Rewrite every line of the entries below as a single numbered list, skipping any blank lines.
-- START OF Dataset extract --
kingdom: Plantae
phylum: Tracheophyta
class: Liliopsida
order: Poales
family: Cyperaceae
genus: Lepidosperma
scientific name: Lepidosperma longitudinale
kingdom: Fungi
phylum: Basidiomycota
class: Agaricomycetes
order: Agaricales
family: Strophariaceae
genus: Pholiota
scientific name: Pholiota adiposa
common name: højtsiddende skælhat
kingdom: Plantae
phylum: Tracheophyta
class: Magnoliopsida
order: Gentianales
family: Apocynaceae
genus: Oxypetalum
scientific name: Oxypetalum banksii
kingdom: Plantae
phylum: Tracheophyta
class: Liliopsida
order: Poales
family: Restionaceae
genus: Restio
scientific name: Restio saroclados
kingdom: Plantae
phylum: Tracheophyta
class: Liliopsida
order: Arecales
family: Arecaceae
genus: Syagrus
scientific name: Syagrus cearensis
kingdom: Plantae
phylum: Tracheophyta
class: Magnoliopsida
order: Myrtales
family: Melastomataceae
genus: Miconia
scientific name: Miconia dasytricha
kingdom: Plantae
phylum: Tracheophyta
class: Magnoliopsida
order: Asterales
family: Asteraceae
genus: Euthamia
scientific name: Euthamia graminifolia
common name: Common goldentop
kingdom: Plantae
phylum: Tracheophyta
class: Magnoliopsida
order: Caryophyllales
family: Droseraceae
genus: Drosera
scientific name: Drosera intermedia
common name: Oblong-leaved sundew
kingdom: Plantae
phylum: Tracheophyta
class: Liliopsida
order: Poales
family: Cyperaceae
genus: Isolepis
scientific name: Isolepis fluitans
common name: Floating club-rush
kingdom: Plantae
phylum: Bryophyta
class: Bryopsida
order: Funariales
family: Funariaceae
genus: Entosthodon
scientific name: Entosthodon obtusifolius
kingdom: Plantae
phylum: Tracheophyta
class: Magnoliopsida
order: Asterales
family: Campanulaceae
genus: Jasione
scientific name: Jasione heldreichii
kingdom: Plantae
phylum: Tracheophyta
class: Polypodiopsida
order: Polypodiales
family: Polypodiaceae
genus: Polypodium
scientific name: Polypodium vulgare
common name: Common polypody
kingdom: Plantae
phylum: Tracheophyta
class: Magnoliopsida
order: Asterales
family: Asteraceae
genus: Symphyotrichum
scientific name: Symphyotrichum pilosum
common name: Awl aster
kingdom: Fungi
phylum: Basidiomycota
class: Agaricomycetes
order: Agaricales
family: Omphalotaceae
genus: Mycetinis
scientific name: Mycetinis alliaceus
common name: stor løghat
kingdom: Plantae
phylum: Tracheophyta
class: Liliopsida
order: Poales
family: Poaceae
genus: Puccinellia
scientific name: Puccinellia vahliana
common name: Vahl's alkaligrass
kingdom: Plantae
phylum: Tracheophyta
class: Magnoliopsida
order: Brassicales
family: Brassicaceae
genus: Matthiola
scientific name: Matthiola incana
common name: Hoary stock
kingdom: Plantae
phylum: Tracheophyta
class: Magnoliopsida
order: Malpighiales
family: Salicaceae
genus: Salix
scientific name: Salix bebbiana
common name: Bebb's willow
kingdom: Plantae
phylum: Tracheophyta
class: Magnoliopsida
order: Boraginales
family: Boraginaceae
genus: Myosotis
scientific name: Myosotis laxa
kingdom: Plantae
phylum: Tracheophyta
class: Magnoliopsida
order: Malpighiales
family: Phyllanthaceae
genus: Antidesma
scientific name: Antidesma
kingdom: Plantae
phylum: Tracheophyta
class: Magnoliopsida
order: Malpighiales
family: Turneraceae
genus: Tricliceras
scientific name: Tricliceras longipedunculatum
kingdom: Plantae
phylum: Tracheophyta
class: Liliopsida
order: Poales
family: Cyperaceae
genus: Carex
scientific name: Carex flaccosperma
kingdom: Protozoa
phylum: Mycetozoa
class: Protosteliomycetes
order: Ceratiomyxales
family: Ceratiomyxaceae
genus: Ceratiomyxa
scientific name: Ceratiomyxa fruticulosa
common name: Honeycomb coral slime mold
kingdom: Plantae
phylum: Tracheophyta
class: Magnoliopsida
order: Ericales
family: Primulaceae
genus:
-- END OF Dataset extract --
■ Reply to the exercise ■
1. kingdom: Plantae
2. phylum: Tracheophyta
3. class: Liliopsida
4. order: Poales
5. family: Cyperaceae
6. genus: Lepidosperma
7. scientific name: Lepidosperma longitudinale
8. kingdom: Fungi
9. phylum: Basidiomycota
10. class: Agaricomycetes
11. order: Agaricales
12. family: Strophariaceae
13. genus: Pholiota
14. scientific name: Pholiota adiposa
15. common name: højtsiddende skælhat
16. kingdom: Plantae
17. phylum: Tracheophyta
18. class: Magnoliopsida
19. order: Gentianales
20. family: Apocynaceae
21. genus: Oxypetalum
22. scientific name: Oxypetalum banksii
23. kingdom: Plantae
24. phylum: Tracheophyta
25. class: Liliopsida
26. order: Poales
27. family: Restionaceae
28. genus: Restio
29. scientific name: Restio saroclados
30. kingdom: Plantae
31. phylum: Tracheophyta
32. class: Liliopsida
33. order: Arecales
34. family: Arecaceae
35. genus: Syagrus
36. scientific name: Syagrus cearensis
37. kingdom: Plantae
38. phylum: Tracheophyta
39. class: Magnoliopsida
40. order: Myrtales
41. family: Melastomataceae
42. genus: Miconia
43. scientific name: Miconia dasytricha
44. kingdom: Plantae
45. phylum: Tracheophyta
46. class: Magnoliopsida
47. order: Asterales
48. family: Asteraceae
49. genus: Euthamia
50. scientific name: Euthamia graminifolia
51. common name: Common goldentop
52. kingdom: Plantae
53. phylum: Tracheophyta
54. class: Magnoliopsida
55. order: Caryophyllales
56. family: Droseraceae
57. genus: Drosera
58. scientific name: Drosera intermedia
59. common name: Oblong-leaved sundew
60. kingdom: Plantae
61. phylum: Tracheophyta
62. class: Liliopsida
63. order: Poales
64. family: Cyperaceae
65. genus: Isolepis
66. scientific name: Isolepis fluitans
67. common name: Floating club-rush
68. kingdom: Plantae
69. phylum: Bryophyta
70. class: Bryopsida
71. order: Funariales
72. family: Funariaceae
73. genus: Entosthodon
74. scientific name: Entosthodon obtusifolius
75. kingdom: Plantae
76. phylum: Tracheophyta
77. class: Magnoliopsida
78. order: Asterales
79. family: Campanulaceae
80. genus: Jasione
81. scientific name: Jasione heldreichii
82. kingdom: Plantae
83. phylum: Tracheophyta
84. class: Polypodiopsida
85. order: Polypodiales
86. family: Polypodiaceae
87. genus: Polypodium
88. scientific name: Polypodium vulgare
89. common name: Common polypody
90. kingdom: Plantae
91. phylum: Tracheophyta
92. class: Magnoliopsida
93. order: Asterales
94. family: Asteraceae
95. genus: Symphyotrichum
96. scientific name: Symphyotrichum pilosum
97. common name: Awl aster
98. kingdom: Fungi
99. phylum: Basidiomycota
100. class: Agaricomycetes
101. order: Agaricales
102. family: Omphalotaceae
103. genus: Mycetinis
104. scientific name: Mycetinis alliaceus
105. common name: stor løghat
106. kingdom: Plantae
107. phylum: Tracheophyta
108. class: Liliopsida
109. order: Poales
110. family: Poaceae
111. genus: Puccinellia
112. scientific name: Puccinellia vahliana
113. common name: Vahl's alkaligrass
114. kingdom: Plantae
115. phylum: Tracheophyta
116. class: Magnoliopsida
117. order: Brassicales
118. family: Brassicaceae
119. genus: Matthiola
120. scientific name: Matthiola incana
121. common name: Hoary stock
122. kingdom: Plantae
123. phylum: Tracheophyta
124. class: Magnoliopsida
125. order: Malpighiales
126. family: Salicaceae
127. genus: Salix
128. scientific name: Salix bebbiana
129. common name: Bebb's willow
130. kingdom: Plantae
131. phylum: Tracheophyta
132. class: Magnoliopsida
133. order: Boraginales
134. family: Boraginaceae
135. genus: Myosotis
136. scientific name: Myosotis laxa
137. kingdom: Plantae
138. phylum: Tracheophyta
139. class: Magnoliopsida
140. order: Malpighiales
141. family: Phyllanthaceae
142. genus: Antidesma
143. scientific name: Antidesma
144. kingdom: Plantae
145. phylum: Tracheophyta
146. class: Magnoliopsida
147. order: Malpighiales
148. family: Turneraceae
149. genus: Tricliceras
150. scientific name: Tricliceras longipedunculatum
151. kingdom: Plantae
152. phylum: Tracheophyta
153. class: Liliopsida
154. order: Poales
155. family: Cyperaceae
156. genus: Carex
157. scientific name: Carex flaccosperma
158. kingdom: Protozoa
159. phylum: Mycetozoa
160. class: Protosteliomycetes
161. order: Ceratiomyxales
162. family: Ceratiomyxaceae
163. genus: Ceratiomyxa
164. scientific name: Ceratiomyxa fruticulosa
165. common name: Honeycomb coral slime mold
166. kingdom: Plantae
167. phylum: Tracheophyta
168. class: Magnoliopsida
169. order: Ericales
170. family: Primulaceae
171. genus:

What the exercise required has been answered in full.